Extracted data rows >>
==========

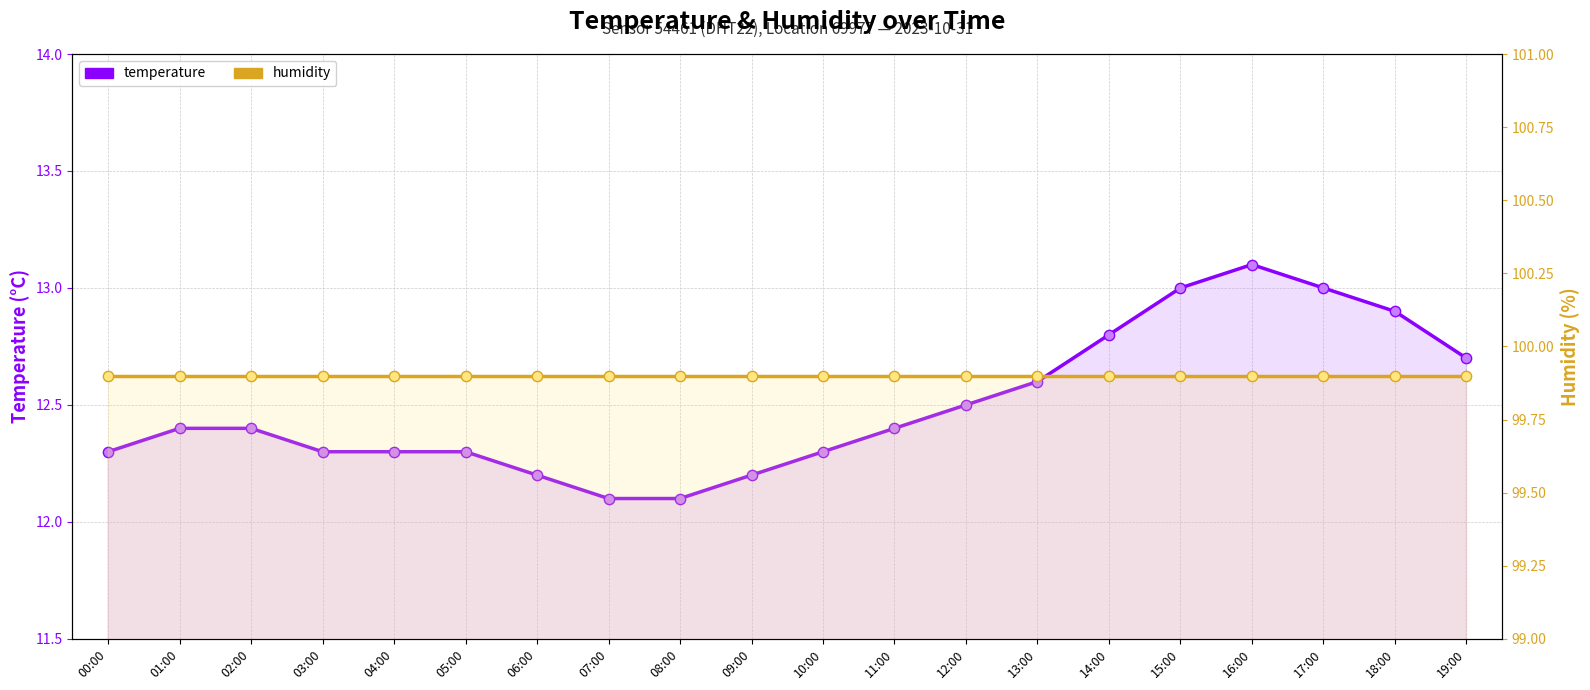

At which category is the sum across all series the highest?

16:00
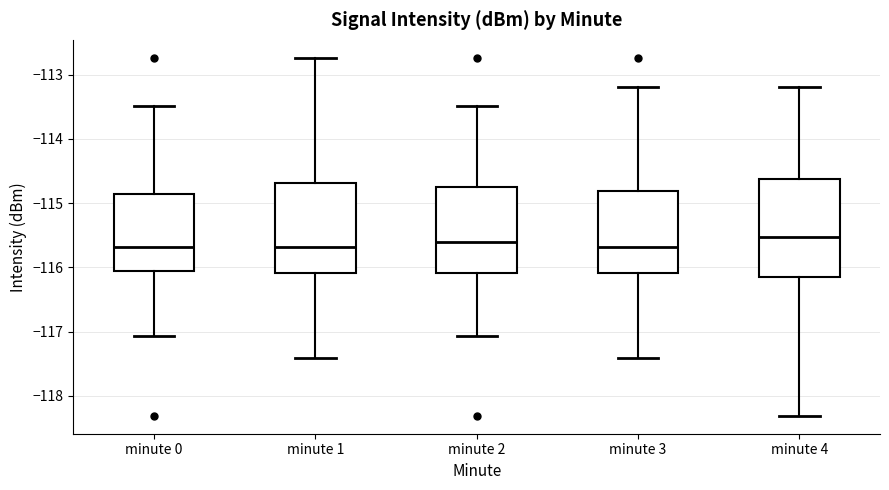

Reading left to right, read every box against the y-axis: the position of its median line, the range the box covers, and the ends of its whiskers. The values are not printed on the chart, so give them approximately, as read against the axis.

minute 0: median -115.7, box -116.1 to -114.9, whiskers -117.1 to -113.5
minute 1: median -115.7, box -116.1 to -114.7, whiskers -117.4 to -112.7
minute 2: median -115.6, box -116.1 to -114.8, whiskers -117.1 to -113.5
minute 3: median -115.7, box -116.1 to -114.8, whiskers -117.4 to -113.2
minute 4: median -115.5, box -116.2 to -114.6, whiskers -118.3 to -113.2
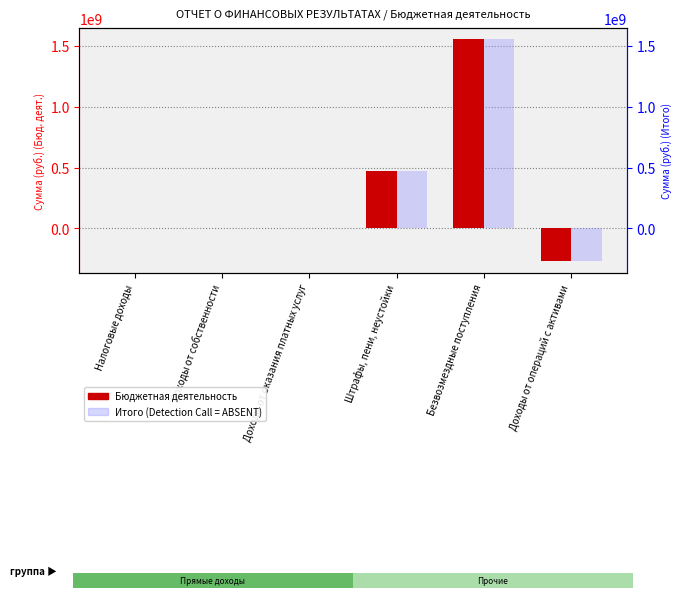

The value of Бюджетная деятельность at Доходы от собственности is 3329.8. True or false?

True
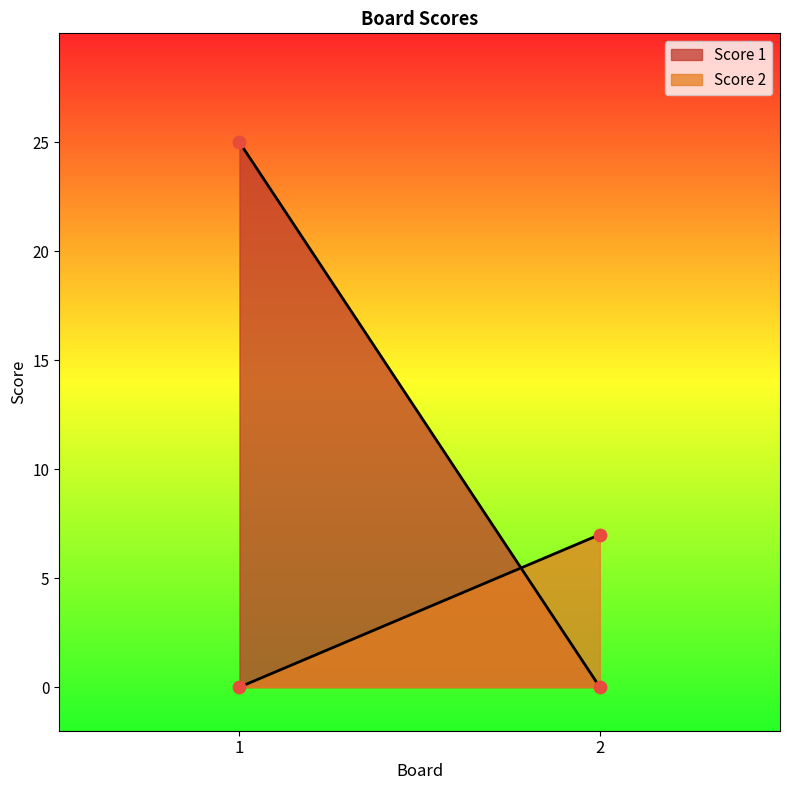

What are all the series names shown in the legend?

Score 1, Score 2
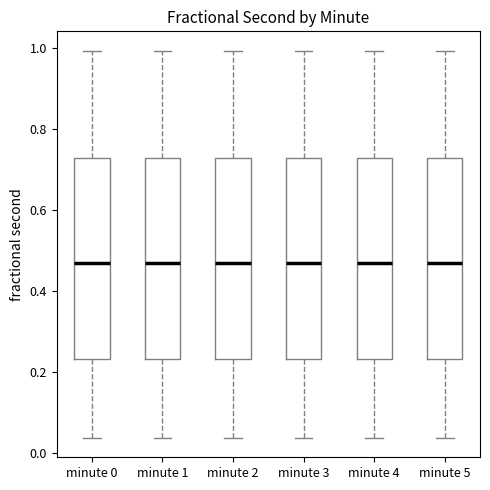

Where does the median line of the box for minute 3 sit on the y-axis? The values are not printed on the chart, so give them approximately, as read against the axis.

0.46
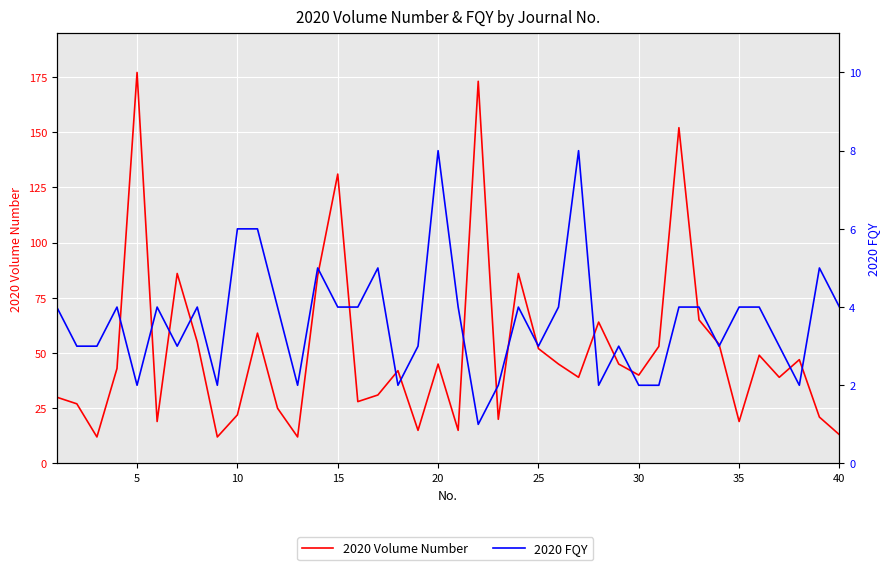

What is the minimum value shown in the chart?

1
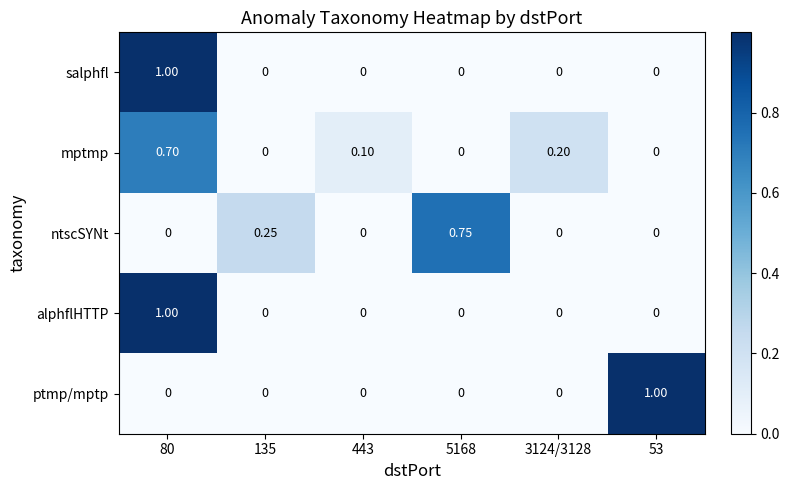

Between 3124/3128 and 53, which series saw the biggest shift?

ptmp/mptp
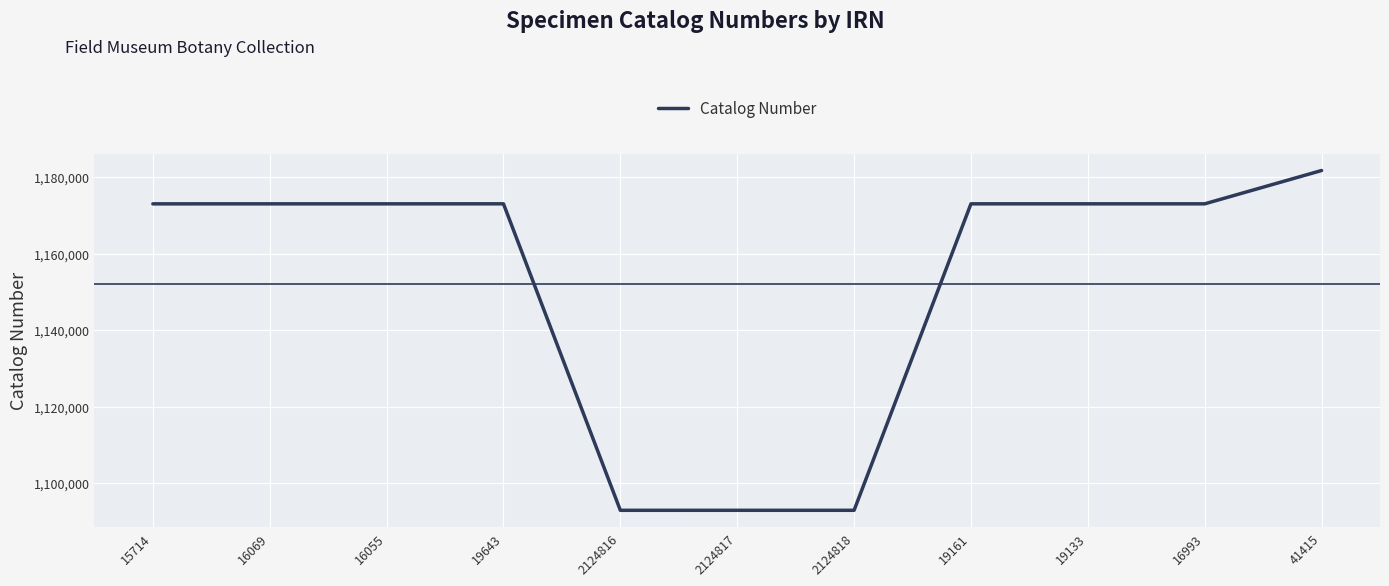

What is the minimum value shown in the chart?

1092868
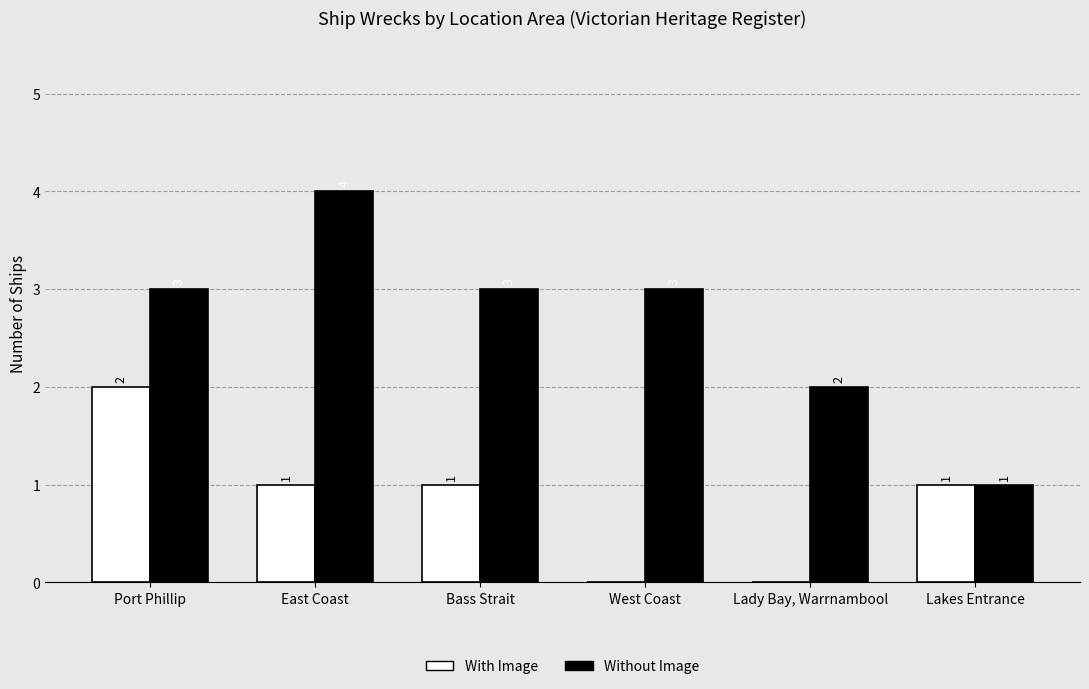

What is the greatest value displayed?

4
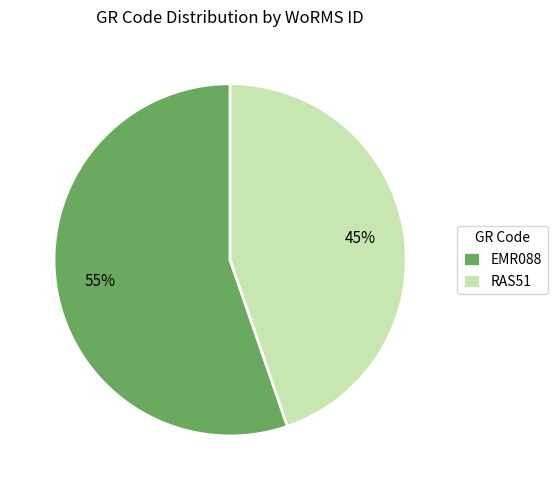

Approximately how many times larger is the value at EMR088 compared to RAS51?

1.2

==========

Give back every row above word for word, leaving out the pictures.

RESULT FOR THIS EXERCISE >>
At which category is the sum across all series the highest?

16:00

Reading left to right, read every box against the y-axis: the position of its median line, the range the box covers, and the ends of its whiskers. The values are not printed on the chart, so give them approximately, as read against the axis.

minute 0: median -115.7, box -116.1 to -114.9, whiskers -117.1 to -113.5
minute 1: median -115.7, box -116.1 to -114.7, whiskers -117.4 to -112.7
minute 2: median -115.6, box -116.1 to -114.8, whiskers -117.1 to -113.5
minute 3: median -115.7, box -116.1 to -114.8, whiskers -117.4 to -113.2
minute 4: median -115.5, box -116.2 to -114.6, whiskers -118.3 to -113.2

The value of Бюджетная деятельность at Доходы от собственности is 3329.8. True or false?

True

What are all the series names shown in the legend?

Score 1, Score 2

Where does the median line of the box for minute 3 sit on the y-axis? The values are not printed on the chart, so give them approximately, as read against the axis.

0.46

What is the minimum value shown in the chart?

1

Between 3124/3128 and 53, which series saw the biggest shift?

ptmp/mptp

What is the minimum value shown in the chart?

1092868

What is the greatest value displayed?

4

Approximately how many times larger is the value at EMR088 compared to RAS51?

1.2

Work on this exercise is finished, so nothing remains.